Occorre inoltre aggiungere che ad oggi, sono già contemplate misure che hanno realizzato una ulteriore riduzione delle spese non documentabili oltre che l’aumento dello sconto pedaggi autostradali, ai quali si aggiungono le riduzioni previste per Ad Blu, Lng, per l’ART
(per il quale è stata prevista la sospensione anche per il 2022), gli stanziamenti di 38 milioni sul trasporto combinato ferro/mare.
Si evidenziano da ultimo le misure relative ai tempi di pagamento, alla normazione dei tempi di sosta, alla clausola del fuel surcharge sui prezzi del gasolio, all’utilizzo dei costi minimi di sicurezza, qualora non venga applicato il contratto scritto tra le parti per concordare il prezzo del gasolio.
Stante quanto sopra, si ritiene utile portare all’attenzione della categoria l’intero valore delle misure adottate che impattano positivamente sui costi aziendali andando a compensare, più di altre categorie, i costi sostenuti per l’incremento del gasolio.
E’ importante inoltre evidenziare che dalle disposizioni di carattere normativo, gli operatori del trasporto otterranno la possibilità di incrementare le certezze sulla remunerazione relativa ai servizi di trasporto prestati.

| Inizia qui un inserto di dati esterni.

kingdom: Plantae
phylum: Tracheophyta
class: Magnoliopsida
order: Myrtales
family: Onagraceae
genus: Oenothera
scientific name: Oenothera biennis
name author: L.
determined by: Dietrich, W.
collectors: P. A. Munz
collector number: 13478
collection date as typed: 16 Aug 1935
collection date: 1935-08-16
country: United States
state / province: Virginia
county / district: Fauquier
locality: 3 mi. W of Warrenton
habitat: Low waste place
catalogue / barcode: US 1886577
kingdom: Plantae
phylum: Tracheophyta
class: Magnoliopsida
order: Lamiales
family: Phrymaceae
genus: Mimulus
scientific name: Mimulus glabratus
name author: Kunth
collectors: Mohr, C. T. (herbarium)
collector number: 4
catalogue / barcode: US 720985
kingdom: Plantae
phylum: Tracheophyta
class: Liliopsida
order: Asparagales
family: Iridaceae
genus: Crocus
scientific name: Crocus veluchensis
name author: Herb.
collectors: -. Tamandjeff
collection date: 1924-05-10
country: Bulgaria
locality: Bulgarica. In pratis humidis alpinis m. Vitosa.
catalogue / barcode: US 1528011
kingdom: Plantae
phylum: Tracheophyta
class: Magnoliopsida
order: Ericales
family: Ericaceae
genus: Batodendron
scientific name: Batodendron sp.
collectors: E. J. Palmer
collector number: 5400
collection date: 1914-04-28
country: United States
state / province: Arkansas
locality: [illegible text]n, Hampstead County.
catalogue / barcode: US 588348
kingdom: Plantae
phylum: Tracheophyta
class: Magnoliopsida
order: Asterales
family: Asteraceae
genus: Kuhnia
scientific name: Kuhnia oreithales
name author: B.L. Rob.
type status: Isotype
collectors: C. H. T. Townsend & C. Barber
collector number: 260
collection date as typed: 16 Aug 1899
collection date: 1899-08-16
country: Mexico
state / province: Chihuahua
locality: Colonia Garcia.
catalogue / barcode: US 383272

Questo avverrà o attraverso contratti scritti definiti dalle parti e qualora i contratti non contengano alcune clausole che forniscano certezze agli operatori del trasporto, si applicano i costi minimi di riferimento della sicurezza emanati dal Ministero dei Trasporti.
Si resta come sempre nella piena disponibilità a fornire eventuali ulteriori indicazioni fermo restando che nuove informazioni saranno divulgate anche ad esito dei prossimi incontri con il Ministero.